Learning and repeated decision-making in mobility

Learning and repeated decision-making

One of the problems I am interested in studying is learning behavioral dynamics of humans: can we learn how people make decisions (i.e. how people learn), and can we use the corresponding models to predict what their future decisions will be? To answer these questions, I use the framework of of sequential decision-making to model the learning process and decision-making process of humans. Players making repeated decisions, in which they learn over time to optimize their choices, can be efficiently modeled by a sequential process in which they optimize a payoff function at each step, linked to the “reward” they experience. The techniques developed leverage known models, such as the replicator dynamics and the hedge algorithm. In order to understand if these decision-making process models converge to an equilibrium (or not), we use optimization methods commonly developed in machine learning, such as mirror descent and stochastic gradient descent. Depending on the assumptions made on the learning process humans use to make their decisions, we prove convergence of these processes to a set of equilibria (in some cases Nash equilibria of an underlying game). The more specific the assumptions on the learning process humans use, the more guarantees there is for the type of convergence (i.e. on average, no-regret, almost surely etc.), and potentially for convergence rates. For illustration purposes, we have implemented an online gaming framework on Mechanical Turk (Amazon’s crowdsourcing service for parallelizable tasks).
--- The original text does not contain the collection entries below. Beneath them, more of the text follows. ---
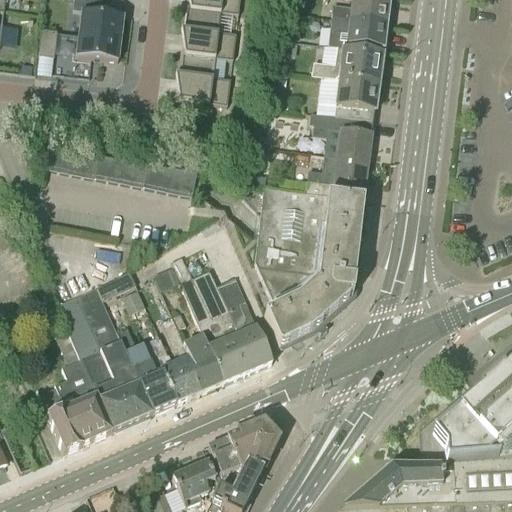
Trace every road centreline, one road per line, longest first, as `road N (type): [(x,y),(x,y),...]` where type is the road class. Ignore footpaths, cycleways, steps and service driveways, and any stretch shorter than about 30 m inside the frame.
road 1 (secondary): [(3,511),(383,347)]
road 2 (residential): [(162,0),(149,121),(0,94)]
road 3 (secondary): [(416,236),(444,0)]
road 4 (tertiary): [(284,511),(383,347)]
road 5 (tertiary): [(383,347),(505,296)]
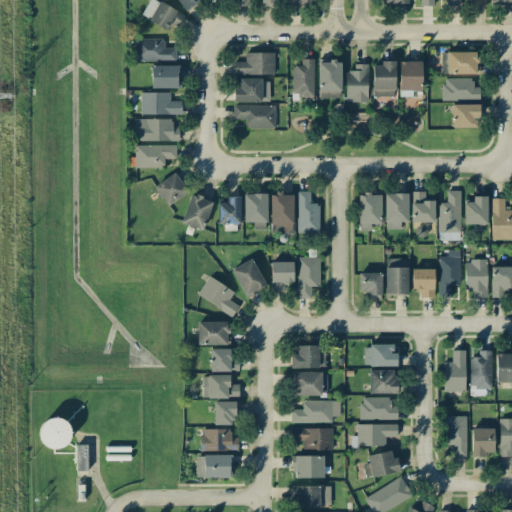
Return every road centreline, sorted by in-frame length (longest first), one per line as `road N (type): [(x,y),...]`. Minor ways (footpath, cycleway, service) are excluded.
road 1 (residential): [(511,326),(297,325),(274,332),(264,352),(260,497)]
road 2 (residential): [(511,32),(213,39)]
road 3 (residential): [(499,160),(211,162)]
road 4 (residential): [(338,166),(336,326)]
road 5 (residential): [(436,476),(424,454),(425,327)]
road 6 (residential): [(114,511),(129,499),(260,497)]
road 7 (residential): [(504,33),(499,160)]
road 8 (residential): [(213,39),(211,162)]
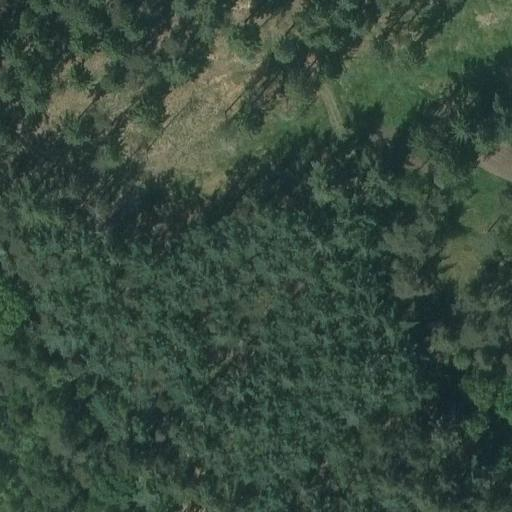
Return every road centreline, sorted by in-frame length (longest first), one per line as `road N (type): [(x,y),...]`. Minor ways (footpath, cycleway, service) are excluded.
road 1 (track): [(289,0),(430,355),(451,368),(511,359)]
road 2 (track): [(165,511),(0,252)]
road 3 (track): [(426,0),(308,53)]
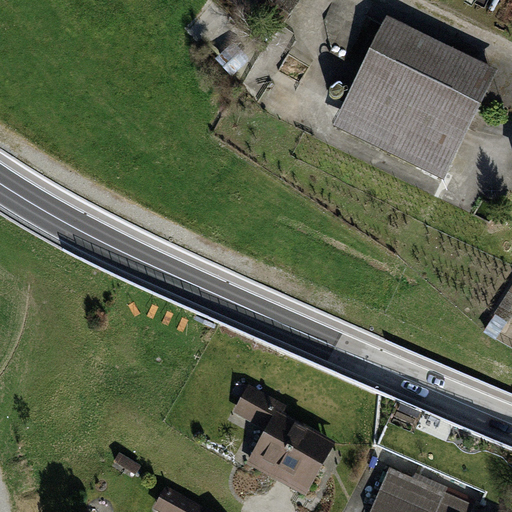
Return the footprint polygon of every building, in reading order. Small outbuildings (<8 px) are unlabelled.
[(274,31),(297,0),(232,0),(233,0),(274,31)] [(493,78),(385,26),(342,113),(385,134),(380,144),(423,165),(428,155),(449,166),(493,78)] [(511,312),(503,306),(497,315),(506,321),(511,312)] [(284,406),(252,388),(239,411),(271,429),(251,463),(303,492),(320,463),(313,460),(324,441),(278,415),(284,406)] [(139,467),(119,455),(115,461),(136,473),(139,467)] [(368,511),(470,511),(474,505),(390,467),(368,511)]
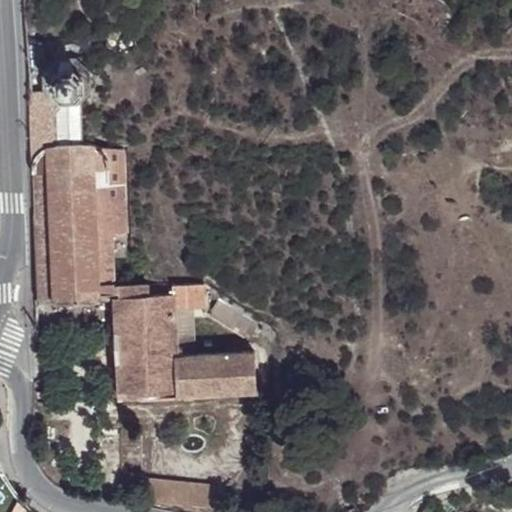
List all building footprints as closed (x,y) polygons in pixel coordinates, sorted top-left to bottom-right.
[(23,7),(24,19),(33,18),(33,6),(23,7)] [(43,74),(44,93),(59,106),(79,105),(91,90),(90,72),(74,58),(57,59),(43,74)] [(34,301),(34,304),(75,302),(113,300),(113,290),(111,238),(126,237),(122,152),(96,151),(87,146),(80,146),(79,105),(59,106),(44,93),(28,94),(30,174),(33,174),(37,300),(34,301)] [(113,290),(113,300),(118,398),(257,390),(255,351),(192,355),(191,333),(173,334),(172,308),(191,307),(198,306),(197,288),(113,290)] [(233,317),(216,306),(213,312),(213,319),(228,327),(233,317)] [(191,333),(191,307),(172,308),(173,334),(191,333)] [(250,338),(255,330),(233,317),(228,327),(250,338)] [(154,484),(152,504),(223,511),(225,492),(154,484)]
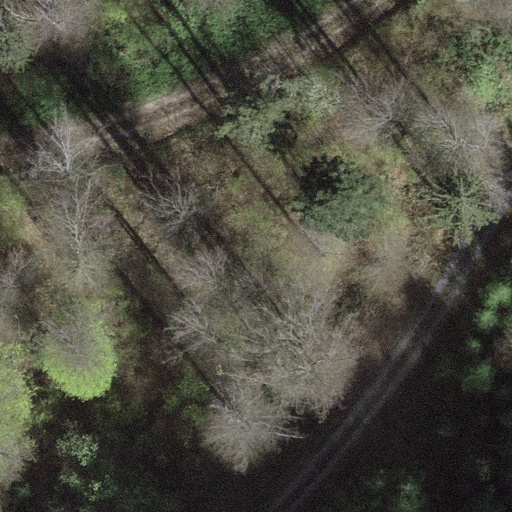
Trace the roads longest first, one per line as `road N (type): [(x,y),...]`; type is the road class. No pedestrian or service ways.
road 1 (track): [(281,511),(307,488),(401,354),(511,171)]
road 2 (track): [(360,0),(276,63),(153,111),(0,153)]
In this online game (see video to gain a better understanding of the experiments), distributed online players use Mechanical Turk to play against each other, while we watch the convergence rate of their game, and use our algorithms to predict the decisions they will make, based on what we observed they did in the past. The results are very exciting, humans indeed converge to the equilibria predicted by our models, and the learning rates we infer are representative of their behavior well enough to predict a few steps their future actions in time. This type of work has numerous applications, in particular systems in which players (for example companies such as Waze/Google, INRIX, Apple Maps, routing motorists running their apps) compete for a given resource selfishly (for example road capacity), and improve their decision making process over time by learning the dynamics of their agents (motorists).

The Routing Game Experiment with Walid Krichene

Learning and modeling behavioral changes in transportation networks

I am interested in studying the use of distributed networks to model large-scale mobility patterns in urban environments. Several scales of the problem are challenging and interesting. At super large scale, we have studied the integration of cell tower records data (mainly CDR data) into user equilibrium models, to perform user equilibrium inference using a new approached called cellpath. At this scale, I am also interested in understanding the effect of massive adoption of new services (for example routing services like Waze/Google, INRIX, Apple Maps, or Mobility as a Service (MaaS) apps) on congestion. In particular, I am interested in understanding how selfish routing algorithms contribute to redistribute traffic in previously uncongested areas, and what impact they have on overall optimality of traffic. At smaller scales, we have used filtering and estimation techniques to integrate GPS and mobile data into traffic flow models, following work started with the Mobile Millennium project [URL], which is still ongoing and the focus of great interest. Using the same types of models (networks of hyperbolic PDEs discretized with the Godunov scheme), we have created adjoint-based optimal control schemes to produce “on demand” congestion patterns, showing that with proper design of cost functions, one can create near-arbitrary patterns in time-space diagrams. We illustrated this by creating “Cal” logo looking time-space diagrams, Go Bears! More recently, my work has focused on modeling Mobility as a Service (MaaS) companies such as Lyft and Uber using Jackson networks, to study the problems of rebalancing fleets and surge pricing. Using convex optimization though block-coordinate descent, I have created new modeling frameworks to characterize the impact of cyberattacks on MaaS companies (for example through fake reservation requests to capture competitor’s rides).